The war was lost, but the morning report to the top boss, regardless said: “everything under control.”
To truly understand what is happening in Pakistan, you have to know how the country’s power system operates in two parallel realities. One is the actual ground reality, and the other is the sanitised version presented in daily reports and morning briefs, custom-built for one end consumer: the top boss.
The problem with hierarchical, mechanised institutions when operating under insecure and intellectually dishonest leadership is that nobody wants to be honest or the bearer of bad news. The result? Daily monitoring reports are first ‘tinkered with,’ then ‘adjusted,’ and, in the final days of the regime, utterly ‘distorted.’
This distortion serves a critical purpose. It adds to the confirmation bias and keeps the leader cocooned in a false sense of control while those around him continue with their short-term perks, privileges and promotions.

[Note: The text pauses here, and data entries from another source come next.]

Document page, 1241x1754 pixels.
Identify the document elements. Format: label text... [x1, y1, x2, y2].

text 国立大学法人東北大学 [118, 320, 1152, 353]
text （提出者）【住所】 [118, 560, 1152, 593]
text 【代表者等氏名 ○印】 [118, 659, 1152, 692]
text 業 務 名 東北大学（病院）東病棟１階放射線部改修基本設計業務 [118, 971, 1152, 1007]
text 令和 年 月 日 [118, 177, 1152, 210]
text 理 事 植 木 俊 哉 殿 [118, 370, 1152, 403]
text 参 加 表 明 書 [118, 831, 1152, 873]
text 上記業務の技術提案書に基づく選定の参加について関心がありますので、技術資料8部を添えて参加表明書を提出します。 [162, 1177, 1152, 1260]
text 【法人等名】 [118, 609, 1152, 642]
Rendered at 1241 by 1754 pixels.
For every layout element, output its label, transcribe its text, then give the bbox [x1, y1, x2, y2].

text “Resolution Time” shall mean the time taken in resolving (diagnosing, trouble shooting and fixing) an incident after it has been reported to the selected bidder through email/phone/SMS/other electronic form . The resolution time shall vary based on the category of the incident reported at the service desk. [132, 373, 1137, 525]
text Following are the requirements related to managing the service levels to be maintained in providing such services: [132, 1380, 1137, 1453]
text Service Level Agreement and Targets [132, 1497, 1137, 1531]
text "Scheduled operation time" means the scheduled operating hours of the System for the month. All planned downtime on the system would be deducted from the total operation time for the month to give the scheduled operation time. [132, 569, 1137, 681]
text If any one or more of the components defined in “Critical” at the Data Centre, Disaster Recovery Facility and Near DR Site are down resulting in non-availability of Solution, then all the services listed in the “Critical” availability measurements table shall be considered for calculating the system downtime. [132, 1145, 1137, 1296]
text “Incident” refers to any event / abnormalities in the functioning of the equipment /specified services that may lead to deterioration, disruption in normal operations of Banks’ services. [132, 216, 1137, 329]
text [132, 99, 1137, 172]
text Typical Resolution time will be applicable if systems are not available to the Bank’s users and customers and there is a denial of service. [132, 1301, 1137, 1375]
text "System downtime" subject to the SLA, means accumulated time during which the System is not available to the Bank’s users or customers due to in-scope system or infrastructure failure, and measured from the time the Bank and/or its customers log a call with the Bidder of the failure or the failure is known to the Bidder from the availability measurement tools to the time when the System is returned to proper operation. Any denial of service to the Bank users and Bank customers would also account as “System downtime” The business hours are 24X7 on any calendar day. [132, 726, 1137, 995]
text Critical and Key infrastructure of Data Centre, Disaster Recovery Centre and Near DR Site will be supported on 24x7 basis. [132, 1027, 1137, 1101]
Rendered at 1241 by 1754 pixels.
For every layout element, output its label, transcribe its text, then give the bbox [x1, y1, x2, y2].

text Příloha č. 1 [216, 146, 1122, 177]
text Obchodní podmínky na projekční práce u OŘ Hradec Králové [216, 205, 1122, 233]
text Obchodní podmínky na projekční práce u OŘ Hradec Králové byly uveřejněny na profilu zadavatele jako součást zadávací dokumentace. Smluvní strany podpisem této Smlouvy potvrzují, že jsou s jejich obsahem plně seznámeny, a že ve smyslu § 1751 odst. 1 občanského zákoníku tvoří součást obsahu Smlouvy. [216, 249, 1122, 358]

There’s a reason why there won’t be an internal coup the way we imagine it—through a midnight attack or takeover by morally upright officers—because the nature of the coup has changed, and it’s already underway on auto-pilot for while.
The very chain of command that is meant to serve the top boss is configured to insulate and sabotage the man in the high castle; a slow, painful coup simmering on low heat, inevitable but delayed by delusion.
The history is replete with the same script over and again, yet the fate of the dictator is to never learn.